Burt Kennedy's script is a model of precision and economy, every conversation fleshing out plot, motivation and character. Boetticher eschews close-ups, keeping his camera mostly at a distance, in either medium or long shots, the better to foreground his players amidst the dry, expansive landscapes. The film appears to have been shot entirely on location, most of it in Lone Pine, California. Scads of westerns were filmed at Lone Pine over the years, of course, but such is Boetticher's skill that he makes the scenery look brand new and unique. He also keeps things fresh by staging the action in a variety of natural environments, from great rocky bluffs and canyons, to sand dunes, prairie, meadow and pine forest. The result is a film that - thanks to Boetticher's eye for Cinemascope compositions, and the unshowy skill of his frequent collaborator on the Ranown movies, cinematographer Charles Lawton, Jr. (who lensed some heavy hitter westerns in his time, including Jubal, 3:10 to Yuma, Cowboy and Two Rode Together) - always looks good...in fact, frequently spectacular. The high caliber of script, performance and technical skills on display all work to make Ride Lonesome a terrific night at the movies - and everything's anchored by the dependable, sturdy, hard-working, quietly commanding screen presence of the star at its center, and the center of this blogathon: Mr. Randolph Scott.
This post is my contribution to the Randolph Scott Blogathon, hosted by Toby at his indispensable blog, 50 Westerns of the 50s. A big thanks to Toby for putting this event together. Please mosey on over to the corral there to check out the great posts by other bloggers, or click on the blogathon banner below.

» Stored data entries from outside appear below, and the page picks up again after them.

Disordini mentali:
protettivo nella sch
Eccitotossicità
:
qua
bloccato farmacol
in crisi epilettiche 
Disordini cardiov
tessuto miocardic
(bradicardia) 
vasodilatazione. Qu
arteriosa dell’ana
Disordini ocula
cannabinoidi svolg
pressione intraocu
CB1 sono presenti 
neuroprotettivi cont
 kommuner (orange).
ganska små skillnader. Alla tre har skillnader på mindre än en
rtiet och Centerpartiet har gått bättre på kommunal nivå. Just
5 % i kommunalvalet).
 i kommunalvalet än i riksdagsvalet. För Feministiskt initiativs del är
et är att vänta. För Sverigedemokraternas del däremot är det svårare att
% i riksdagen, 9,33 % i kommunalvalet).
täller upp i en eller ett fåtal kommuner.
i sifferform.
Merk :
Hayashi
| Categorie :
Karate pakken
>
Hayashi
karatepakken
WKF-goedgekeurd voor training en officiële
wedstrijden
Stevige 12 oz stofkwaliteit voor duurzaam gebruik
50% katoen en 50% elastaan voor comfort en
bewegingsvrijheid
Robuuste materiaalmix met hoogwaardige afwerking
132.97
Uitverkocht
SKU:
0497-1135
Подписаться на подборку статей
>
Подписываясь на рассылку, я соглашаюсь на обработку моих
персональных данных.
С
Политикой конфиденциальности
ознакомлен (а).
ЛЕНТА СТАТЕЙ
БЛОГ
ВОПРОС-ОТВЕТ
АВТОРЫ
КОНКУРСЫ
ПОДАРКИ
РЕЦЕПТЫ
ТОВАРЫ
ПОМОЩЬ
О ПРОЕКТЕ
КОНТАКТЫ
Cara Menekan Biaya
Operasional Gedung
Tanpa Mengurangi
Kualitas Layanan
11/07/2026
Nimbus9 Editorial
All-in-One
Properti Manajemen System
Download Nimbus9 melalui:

DVD Note: Here in Region 1, Ride Lonesome is part of the fabulous, now out-of-print and exorbitantly expensive The Films of Budd Boetticher collection from Sony (which also includes The Tall T, Decision at Sundown, Buchanan Rides Alone and Comanche Station). Each film gets its own disc, and there are several good extras on hand, including a brief yet insightful introduction by Martin Scorsese on Ride Lonesome. The transfers on all five films are quite nice, but if any movies are crying out for the sharper resolution of a Blu-Ray release, these are the ones. Since this is Sony we're talking about, not bloody likely, unfortunately.